Whatever the motivation, city officials have been adamant that it’s a bad idea for ordinary residents to venture into New York’s elaborate network of sewers, which consists of more than 7,400 miles of pipes, 152,000 catch basins and 95 wastewater pumping stations.

“Entering the sewer system is both illegal and extremely dangerous,” Rob Wolejsza, spokesman for the New York City Department of Environmental Protection, said in an email.

Wolejsza said the agency has inspected the sewers at the two Brooklyn locations where people most recently entered manholes and determined that “our infrastructure is safe.”

The hazards that lie below are numerous, he added. Potentially deadly gases. Unstable surfaces. Flooding risks. Confined spaces. “For these reasons,” Wolejsza said, stating what millions of New Yorkers already inherently know, “members of the public should never enter a pipe, drain, catch basin, manhole, or outfall.”

Last month, a 56-year-old woman died in Manhattan after she exited her parked vehicle and fell into an open manhole near the corner of Fifth Avenue and East 52nd Street.

The recent, mysterious forays captured on video are hardly the first time that people have set out to explore the depths of the city’s sewer system, despite the obvious risks.

In 2015, police arrested three would-be treasure hunters on trespassing charges after the trio was caught resurfacing from a manhole in East Flatbush.
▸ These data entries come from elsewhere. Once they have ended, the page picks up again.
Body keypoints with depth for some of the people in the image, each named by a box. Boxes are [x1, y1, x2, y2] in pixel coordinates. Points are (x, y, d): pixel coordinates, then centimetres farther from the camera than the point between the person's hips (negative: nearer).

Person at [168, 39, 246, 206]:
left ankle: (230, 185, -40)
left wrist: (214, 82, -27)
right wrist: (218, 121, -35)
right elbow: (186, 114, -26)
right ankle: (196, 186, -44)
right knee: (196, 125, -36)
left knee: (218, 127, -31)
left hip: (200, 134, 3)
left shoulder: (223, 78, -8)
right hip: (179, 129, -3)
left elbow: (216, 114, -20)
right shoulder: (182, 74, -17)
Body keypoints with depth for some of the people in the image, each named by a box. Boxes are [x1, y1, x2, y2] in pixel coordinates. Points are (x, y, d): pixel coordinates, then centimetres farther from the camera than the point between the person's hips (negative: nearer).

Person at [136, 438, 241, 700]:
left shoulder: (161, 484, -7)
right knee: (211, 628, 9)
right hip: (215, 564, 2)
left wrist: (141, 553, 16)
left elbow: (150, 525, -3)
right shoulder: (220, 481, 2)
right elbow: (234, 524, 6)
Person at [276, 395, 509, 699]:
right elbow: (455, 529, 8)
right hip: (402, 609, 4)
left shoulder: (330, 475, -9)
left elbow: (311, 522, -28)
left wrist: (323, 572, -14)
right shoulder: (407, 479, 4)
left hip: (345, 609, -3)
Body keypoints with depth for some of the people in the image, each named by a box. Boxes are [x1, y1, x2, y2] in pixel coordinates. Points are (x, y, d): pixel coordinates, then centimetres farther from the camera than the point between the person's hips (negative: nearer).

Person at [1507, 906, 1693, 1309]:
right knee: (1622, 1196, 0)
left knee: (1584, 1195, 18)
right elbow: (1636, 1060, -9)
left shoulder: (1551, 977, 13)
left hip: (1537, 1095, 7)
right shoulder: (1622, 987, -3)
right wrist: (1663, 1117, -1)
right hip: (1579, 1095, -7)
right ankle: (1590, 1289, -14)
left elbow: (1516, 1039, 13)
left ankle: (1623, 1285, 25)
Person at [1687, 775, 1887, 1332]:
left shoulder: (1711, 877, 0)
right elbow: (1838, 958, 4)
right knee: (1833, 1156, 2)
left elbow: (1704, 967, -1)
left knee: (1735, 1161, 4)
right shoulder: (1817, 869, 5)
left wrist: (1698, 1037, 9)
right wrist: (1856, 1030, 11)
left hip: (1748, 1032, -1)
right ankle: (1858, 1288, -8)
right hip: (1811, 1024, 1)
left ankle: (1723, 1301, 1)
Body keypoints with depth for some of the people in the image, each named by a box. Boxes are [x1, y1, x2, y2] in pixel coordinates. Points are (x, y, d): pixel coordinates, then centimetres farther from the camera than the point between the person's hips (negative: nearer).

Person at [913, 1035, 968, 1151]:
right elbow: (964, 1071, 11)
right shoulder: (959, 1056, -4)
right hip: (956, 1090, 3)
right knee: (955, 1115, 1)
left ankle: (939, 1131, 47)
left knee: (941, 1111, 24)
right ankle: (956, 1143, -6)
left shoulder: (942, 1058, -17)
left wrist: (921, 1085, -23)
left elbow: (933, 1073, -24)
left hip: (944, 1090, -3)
The group apparently had gone in search of valuables they believed lay below.

“God knows what they were looking for,” William J. Bratton, then-police commissioner, told reporters at the time. “I know damn sure I wouldn’t be crawling through the sewers of New York.”

Last April, police also arrested three men in the Bensonhurst neighborhood in Brooklyn for climbing down into the sewer system after witnesses reported seeing the trio descending into a manhole near 17th Avenue and 82nd Street.

As for Jakupovic, he has witnessed a bit of everything in the five years he has owned his auto shop along a busy street in Astoria. But the bizarre late-night encounter with the sewer explorers still has him bewildered.

“Something I’ve never seen before,” he said. “I’m there every day. … But that’s not something you expect.”